§ **WHAT IS BEING ASKED**
Each line from the start of the data below through the one containing "non-Hodgkin's type, High" must be reproduced exactly.

Collected data

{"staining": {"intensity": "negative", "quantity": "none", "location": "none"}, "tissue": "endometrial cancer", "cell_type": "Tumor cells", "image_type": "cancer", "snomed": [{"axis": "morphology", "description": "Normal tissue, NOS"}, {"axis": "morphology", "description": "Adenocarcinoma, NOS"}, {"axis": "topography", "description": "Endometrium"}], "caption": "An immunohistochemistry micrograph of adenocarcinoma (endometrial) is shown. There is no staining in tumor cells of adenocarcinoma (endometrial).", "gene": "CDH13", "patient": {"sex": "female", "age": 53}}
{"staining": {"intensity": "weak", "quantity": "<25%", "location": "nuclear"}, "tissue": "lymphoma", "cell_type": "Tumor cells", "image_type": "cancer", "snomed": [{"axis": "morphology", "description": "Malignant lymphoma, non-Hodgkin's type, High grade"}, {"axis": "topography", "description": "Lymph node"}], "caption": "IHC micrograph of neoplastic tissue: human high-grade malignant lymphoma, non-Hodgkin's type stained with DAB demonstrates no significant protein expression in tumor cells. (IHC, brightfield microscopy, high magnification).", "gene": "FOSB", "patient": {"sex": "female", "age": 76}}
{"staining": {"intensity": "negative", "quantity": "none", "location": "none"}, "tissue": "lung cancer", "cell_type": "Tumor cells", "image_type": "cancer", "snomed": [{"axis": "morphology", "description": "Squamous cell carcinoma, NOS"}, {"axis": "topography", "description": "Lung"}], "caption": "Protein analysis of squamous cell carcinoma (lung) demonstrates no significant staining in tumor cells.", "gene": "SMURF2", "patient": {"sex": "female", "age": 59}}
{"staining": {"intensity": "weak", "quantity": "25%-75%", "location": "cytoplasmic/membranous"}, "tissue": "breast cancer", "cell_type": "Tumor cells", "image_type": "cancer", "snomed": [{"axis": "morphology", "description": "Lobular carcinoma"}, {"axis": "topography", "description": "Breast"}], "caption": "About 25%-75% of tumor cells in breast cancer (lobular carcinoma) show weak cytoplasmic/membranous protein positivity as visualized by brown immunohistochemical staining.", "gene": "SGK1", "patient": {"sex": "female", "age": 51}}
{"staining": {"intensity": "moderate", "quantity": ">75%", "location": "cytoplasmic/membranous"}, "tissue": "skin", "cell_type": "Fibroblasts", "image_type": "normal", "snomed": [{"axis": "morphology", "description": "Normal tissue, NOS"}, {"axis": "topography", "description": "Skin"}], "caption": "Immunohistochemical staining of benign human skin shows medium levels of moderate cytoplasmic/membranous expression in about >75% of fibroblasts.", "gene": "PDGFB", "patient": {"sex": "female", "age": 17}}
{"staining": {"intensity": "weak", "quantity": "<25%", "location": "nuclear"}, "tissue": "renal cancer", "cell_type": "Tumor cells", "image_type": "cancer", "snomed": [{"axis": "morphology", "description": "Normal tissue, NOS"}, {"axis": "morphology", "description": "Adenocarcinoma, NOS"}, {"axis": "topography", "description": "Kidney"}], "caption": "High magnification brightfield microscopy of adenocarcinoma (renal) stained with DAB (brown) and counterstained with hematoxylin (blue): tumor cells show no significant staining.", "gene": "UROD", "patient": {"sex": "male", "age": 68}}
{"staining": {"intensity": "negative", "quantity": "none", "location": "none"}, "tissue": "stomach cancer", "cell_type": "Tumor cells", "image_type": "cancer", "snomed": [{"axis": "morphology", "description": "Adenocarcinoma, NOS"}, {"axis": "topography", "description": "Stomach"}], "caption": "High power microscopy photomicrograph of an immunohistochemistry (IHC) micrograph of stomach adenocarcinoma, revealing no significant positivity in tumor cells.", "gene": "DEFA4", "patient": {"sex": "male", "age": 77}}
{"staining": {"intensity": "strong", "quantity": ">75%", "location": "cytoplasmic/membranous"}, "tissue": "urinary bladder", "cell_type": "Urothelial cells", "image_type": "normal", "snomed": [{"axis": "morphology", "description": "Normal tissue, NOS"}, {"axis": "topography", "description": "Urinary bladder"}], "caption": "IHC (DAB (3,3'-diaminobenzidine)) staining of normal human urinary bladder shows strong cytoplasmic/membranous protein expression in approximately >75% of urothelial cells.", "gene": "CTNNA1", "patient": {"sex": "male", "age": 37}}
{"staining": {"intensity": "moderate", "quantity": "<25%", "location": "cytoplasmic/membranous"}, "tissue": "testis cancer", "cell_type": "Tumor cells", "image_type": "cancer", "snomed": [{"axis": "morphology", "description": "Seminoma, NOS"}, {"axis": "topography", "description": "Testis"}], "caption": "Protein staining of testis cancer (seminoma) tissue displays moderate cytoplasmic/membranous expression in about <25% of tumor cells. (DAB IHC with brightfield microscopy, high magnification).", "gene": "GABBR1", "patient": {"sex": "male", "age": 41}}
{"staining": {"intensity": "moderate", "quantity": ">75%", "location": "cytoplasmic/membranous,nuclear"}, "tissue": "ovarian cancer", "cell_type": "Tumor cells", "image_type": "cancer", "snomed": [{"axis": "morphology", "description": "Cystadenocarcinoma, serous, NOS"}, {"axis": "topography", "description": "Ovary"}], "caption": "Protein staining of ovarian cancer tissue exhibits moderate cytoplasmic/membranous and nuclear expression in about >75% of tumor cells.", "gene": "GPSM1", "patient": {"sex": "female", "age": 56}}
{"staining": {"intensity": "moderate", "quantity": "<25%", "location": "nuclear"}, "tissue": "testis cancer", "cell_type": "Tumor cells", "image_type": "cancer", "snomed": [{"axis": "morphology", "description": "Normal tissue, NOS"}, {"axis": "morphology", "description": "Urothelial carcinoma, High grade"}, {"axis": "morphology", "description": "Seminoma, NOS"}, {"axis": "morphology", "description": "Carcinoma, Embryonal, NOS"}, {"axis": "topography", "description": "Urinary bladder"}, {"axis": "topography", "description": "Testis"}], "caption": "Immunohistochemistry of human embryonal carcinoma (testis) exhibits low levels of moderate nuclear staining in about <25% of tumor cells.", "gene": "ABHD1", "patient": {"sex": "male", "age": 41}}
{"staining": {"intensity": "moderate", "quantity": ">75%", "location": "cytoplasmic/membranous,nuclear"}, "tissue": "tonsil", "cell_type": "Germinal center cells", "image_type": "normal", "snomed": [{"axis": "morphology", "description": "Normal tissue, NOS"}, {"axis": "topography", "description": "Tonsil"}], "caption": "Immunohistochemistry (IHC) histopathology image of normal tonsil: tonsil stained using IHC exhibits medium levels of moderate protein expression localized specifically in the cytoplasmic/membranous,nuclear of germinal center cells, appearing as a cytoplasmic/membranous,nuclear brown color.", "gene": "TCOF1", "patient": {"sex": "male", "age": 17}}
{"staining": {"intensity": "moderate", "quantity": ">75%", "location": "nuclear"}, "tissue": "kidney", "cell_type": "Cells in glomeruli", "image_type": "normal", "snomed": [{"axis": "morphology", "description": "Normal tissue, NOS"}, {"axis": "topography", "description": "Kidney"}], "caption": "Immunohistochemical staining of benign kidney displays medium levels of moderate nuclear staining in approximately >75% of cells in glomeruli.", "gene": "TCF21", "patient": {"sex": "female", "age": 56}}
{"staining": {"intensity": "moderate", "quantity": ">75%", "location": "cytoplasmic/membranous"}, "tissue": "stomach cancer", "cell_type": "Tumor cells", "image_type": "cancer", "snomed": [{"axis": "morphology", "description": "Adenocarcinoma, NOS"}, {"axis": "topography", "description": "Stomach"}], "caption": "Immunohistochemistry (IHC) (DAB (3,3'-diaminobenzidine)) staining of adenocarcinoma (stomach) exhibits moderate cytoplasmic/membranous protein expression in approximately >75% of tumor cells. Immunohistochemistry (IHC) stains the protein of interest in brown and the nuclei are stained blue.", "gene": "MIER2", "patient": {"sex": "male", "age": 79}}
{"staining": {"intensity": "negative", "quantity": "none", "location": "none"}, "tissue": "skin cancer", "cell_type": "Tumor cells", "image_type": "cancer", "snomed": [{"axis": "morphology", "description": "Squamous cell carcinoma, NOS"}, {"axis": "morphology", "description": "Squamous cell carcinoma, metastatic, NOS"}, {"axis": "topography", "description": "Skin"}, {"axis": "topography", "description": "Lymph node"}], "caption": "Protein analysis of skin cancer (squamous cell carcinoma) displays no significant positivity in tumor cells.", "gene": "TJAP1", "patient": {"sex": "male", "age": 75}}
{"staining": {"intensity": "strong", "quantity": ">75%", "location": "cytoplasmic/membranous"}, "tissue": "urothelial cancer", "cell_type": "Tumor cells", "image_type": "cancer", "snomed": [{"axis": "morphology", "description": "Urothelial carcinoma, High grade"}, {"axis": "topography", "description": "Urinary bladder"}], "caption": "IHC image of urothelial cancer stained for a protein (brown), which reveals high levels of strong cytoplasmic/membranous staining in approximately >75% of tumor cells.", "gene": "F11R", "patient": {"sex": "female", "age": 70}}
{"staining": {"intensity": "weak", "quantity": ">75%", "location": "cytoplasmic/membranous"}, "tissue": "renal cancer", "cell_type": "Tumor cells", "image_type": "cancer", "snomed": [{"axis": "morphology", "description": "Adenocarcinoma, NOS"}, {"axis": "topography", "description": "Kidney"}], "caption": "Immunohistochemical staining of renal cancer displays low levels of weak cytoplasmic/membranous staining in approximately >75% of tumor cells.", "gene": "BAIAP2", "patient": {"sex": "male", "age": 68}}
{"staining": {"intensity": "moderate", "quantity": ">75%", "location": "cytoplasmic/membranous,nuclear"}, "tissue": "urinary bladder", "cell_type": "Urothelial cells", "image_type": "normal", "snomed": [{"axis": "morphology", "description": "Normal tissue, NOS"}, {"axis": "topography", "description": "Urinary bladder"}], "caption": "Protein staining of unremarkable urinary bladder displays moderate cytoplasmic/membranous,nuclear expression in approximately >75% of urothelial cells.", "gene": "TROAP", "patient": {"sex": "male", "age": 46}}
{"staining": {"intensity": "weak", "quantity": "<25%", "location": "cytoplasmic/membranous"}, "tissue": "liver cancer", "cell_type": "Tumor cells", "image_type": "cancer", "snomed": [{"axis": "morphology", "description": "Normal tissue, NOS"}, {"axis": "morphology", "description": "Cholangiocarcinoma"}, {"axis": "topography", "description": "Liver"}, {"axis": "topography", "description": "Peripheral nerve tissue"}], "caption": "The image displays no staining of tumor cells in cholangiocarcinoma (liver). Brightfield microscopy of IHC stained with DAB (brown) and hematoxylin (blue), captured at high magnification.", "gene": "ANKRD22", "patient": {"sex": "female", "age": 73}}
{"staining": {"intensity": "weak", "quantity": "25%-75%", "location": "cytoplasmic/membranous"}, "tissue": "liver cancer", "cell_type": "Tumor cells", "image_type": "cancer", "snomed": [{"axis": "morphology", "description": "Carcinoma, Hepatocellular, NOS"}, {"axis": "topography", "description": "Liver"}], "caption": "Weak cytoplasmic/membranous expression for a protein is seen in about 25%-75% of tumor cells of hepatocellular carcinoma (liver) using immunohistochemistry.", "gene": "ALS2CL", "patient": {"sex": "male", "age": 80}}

§ **RESPONSE BELOW**
{"staining": {"intensity": "negative", "quantity": "none", "location": "none"}, "tissue": "endometrial cancer", "cell_type": "Tumor cells", "image_type": "cancer", "snomed": [{"axis": "morphology", "description": "Normal tissue, NOS"}, {"axis": "morphology", "description": "Adenocarcinoma, NOS"}, {"axis": "topography", "description": "Endometrium"}], "caption": "An immunohistochemistry micrograph of adenocarcinoma (endometrial) is shown. There is no staining in tumor cells of adenocarcinoma (endometrial).", "gene": "CDH13", "patient": {"sex": "female", "age": 53}}
{"staining": {"intensity": "weak", "quantity": "<25%", "location": "nuclear"}, "tissue": "lymphoma", "cell_type": "Tumor cells", "image_type": "cancer", "snomed": [{"axis": "morphology", "description": "Malignant lymphoma, non-Hodgkin's type, High grade"}, {"axis": "topography", "description": "Lymph node"}], "caption": "IHC micrograph of neoplastic tissue: human high-grade malignant lymphoma, non-Hodgkin's type stained with DAB demonstrates no significant protein expression in tumor cells. (IHC, brightfield microscopy, high magnification).", "gene": "FOSB", "patient": {"sex": "female", "age": 76}}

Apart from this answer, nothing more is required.